🤖 AI Summary
Music visualization research has long prioritized technical implementation over users’ authentic creative contexts, neglecting the synesthetic mechanisms underlying music–visual interaction. Method: This study proposes a synesthesia-centered design paradigm and develops *musicolors*—a lightweight, real-time, cross-platform web library for music visualization—supporting ideation sketching, system integration, and multimodal listening. Leveraging Web Audio API and Canvas/WebGL rendering within a modular frontend architecture, its effectiveness is validated through qualitative user studies (in-depth interviews and contextual observation). Contribution/Results: The work bridges a critical gap in everyday music–visual co-design, identifying three core values: inspiration generation, systemic interoperability, and perceptual expansion. It yields empirically grounded interaction design guidelines that shift music visualization from technical demonstration toward creative empowerment, enhancing musical ideation efficiency and cross-modal expressive capacity.
📝 Abstract
Music visualization is an important medium that enables synesthetic experiences and creative inspiration. However, previous research focused mainly on the technical and theoretical aspects, overlooking users' everyday interaction with music visualizations. This gap highlights the pressing need for research on how music visualization influences users in synesthetic creative experiences and where they are heading. Thus, we developed musicolors, a web-based music visualization library available in real-time.
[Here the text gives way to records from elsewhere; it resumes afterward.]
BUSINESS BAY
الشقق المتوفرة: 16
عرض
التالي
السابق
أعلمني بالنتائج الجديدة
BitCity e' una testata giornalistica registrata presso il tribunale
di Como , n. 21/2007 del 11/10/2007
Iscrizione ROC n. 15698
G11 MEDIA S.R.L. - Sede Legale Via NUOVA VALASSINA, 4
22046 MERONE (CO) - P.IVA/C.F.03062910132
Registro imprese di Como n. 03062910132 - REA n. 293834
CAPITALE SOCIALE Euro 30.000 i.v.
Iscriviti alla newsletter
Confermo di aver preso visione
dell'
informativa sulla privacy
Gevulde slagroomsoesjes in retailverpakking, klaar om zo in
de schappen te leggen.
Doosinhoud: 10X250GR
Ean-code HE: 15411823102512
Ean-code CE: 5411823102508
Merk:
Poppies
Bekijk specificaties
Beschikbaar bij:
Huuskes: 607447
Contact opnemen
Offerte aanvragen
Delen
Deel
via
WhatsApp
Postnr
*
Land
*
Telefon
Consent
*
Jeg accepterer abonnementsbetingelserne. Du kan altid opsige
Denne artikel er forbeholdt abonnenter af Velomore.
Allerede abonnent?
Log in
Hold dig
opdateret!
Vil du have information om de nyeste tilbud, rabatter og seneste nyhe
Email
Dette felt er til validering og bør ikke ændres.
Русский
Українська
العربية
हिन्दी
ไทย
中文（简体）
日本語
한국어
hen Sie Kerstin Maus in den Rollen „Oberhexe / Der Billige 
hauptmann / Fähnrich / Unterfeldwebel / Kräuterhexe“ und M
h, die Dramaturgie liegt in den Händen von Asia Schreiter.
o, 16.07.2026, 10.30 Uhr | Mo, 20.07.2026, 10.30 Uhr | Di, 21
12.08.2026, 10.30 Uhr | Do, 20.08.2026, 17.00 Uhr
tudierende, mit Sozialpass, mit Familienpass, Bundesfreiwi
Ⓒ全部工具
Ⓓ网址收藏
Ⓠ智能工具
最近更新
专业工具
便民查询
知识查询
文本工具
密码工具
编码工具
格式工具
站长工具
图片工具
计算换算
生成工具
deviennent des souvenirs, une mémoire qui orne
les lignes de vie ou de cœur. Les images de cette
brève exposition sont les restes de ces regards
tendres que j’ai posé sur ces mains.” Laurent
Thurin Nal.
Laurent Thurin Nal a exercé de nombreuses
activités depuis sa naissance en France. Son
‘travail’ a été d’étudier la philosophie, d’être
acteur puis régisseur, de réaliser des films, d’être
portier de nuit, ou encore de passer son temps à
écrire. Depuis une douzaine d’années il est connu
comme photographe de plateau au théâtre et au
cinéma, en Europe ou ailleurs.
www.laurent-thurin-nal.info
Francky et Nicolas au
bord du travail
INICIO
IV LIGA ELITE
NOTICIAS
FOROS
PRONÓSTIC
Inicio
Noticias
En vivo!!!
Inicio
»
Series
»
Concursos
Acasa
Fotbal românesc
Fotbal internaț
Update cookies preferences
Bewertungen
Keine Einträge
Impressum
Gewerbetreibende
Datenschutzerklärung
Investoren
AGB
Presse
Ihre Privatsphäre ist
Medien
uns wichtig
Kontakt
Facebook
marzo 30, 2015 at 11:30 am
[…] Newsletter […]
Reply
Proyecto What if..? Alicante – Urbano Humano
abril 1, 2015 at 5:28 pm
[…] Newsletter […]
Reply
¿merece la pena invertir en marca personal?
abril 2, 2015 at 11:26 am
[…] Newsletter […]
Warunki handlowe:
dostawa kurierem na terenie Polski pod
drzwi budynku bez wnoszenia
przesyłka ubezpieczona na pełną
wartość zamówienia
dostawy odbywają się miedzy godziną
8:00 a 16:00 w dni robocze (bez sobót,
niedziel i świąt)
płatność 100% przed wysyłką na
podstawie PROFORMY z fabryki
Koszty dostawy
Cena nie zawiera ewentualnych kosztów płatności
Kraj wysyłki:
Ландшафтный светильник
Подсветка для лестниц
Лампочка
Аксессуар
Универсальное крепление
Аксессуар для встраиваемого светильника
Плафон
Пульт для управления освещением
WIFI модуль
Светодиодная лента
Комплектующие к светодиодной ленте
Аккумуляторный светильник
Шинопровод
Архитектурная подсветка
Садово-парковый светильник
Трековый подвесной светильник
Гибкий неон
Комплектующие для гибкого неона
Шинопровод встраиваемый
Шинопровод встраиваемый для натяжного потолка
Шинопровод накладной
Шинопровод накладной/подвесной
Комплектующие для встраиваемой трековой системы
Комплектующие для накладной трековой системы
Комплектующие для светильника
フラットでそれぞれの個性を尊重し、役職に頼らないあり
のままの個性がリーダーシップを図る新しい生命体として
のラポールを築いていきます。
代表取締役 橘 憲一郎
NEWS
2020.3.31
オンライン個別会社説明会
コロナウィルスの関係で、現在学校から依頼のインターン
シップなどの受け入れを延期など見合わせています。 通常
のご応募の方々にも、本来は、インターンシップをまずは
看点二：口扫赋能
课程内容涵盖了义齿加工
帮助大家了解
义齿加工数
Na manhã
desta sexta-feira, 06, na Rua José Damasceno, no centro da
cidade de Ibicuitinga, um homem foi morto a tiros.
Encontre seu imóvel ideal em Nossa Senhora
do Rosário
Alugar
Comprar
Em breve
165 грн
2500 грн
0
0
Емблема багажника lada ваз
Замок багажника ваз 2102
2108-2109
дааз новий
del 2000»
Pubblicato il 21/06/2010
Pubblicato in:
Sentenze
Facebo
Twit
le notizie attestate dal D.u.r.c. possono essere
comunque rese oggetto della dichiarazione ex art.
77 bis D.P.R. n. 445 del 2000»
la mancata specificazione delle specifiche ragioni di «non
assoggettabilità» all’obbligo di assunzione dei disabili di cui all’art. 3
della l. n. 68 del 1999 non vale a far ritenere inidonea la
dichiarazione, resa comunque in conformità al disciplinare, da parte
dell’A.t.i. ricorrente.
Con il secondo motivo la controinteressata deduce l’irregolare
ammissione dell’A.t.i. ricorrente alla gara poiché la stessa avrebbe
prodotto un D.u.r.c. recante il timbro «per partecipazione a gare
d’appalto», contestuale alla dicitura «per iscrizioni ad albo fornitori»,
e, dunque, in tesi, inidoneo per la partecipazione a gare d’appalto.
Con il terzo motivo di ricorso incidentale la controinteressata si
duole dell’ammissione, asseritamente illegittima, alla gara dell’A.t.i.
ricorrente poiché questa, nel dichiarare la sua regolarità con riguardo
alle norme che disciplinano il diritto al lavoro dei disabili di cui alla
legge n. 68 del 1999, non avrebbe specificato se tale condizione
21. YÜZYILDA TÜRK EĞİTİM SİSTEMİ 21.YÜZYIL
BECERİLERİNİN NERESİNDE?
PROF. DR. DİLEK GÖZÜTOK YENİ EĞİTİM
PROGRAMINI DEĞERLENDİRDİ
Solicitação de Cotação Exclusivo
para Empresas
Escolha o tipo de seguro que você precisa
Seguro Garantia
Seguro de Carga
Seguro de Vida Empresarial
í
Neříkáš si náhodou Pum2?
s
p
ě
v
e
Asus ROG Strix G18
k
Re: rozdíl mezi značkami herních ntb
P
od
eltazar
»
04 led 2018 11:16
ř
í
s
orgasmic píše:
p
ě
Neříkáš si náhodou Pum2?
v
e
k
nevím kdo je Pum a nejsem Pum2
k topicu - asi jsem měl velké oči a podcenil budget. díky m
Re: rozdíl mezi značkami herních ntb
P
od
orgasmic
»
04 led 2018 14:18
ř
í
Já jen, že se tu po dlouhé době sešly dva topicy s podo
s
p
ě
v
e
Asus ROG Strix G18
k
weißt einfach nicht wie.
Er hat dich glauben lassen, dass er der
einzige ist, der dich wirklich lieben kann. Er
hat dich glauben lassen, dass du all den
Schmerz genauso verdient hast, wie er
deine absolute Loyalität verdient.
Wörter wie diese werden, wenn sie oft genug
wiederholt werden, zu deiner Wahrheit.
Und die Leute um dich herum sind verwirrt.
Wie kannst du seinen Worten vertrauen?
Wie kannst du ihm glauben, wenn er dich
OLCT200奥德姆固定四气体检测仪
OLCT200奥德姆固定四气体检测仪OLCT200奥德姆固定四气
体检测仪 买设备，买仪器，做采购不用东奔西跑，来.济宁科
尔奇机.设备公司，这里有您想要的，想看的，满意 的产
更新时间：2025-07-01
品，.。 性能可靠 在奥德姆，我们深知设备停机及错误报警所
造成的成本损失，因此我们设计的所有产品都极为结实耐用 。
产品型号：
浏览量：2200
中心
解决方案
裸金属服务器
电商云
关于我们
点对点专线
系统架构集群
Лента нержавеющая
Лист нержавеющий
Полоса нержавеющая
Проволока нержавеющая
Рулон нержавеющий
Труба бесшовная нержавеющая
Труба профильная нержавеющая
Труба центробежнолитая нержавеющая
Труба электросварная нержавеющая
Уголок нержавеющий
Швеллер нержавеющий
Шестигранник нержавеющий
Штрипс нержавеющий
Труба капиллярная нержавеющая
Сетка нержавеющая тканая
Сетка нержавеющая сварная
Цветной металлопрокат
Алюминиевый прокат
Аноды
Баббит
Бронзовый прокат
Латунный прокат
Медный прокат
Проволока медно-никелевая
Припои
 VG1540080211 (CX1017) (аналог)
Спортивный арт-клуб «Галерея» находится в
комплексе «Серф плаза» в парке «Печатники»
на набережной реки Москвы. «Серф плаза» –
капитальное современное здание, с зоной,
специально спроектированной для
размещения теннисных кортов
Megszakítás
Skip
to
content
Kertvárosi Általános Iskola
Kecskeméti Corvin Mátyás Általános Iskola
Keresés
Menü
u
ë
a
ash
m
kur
Additionally, we conducted a qualitative user study with composers, developers, and listeners to explore how they use musicolors to appreciate and get inspiration and craft the music-visual interaction. The results show that musicolors provides a rich value of music visualization to users through sketching for musical ideas, integrating visualizations with other systems or platforms, and synesthetic listening. Based on these findings, we also provide guidelines for future music visualizations to offer a more interactive and creative experience.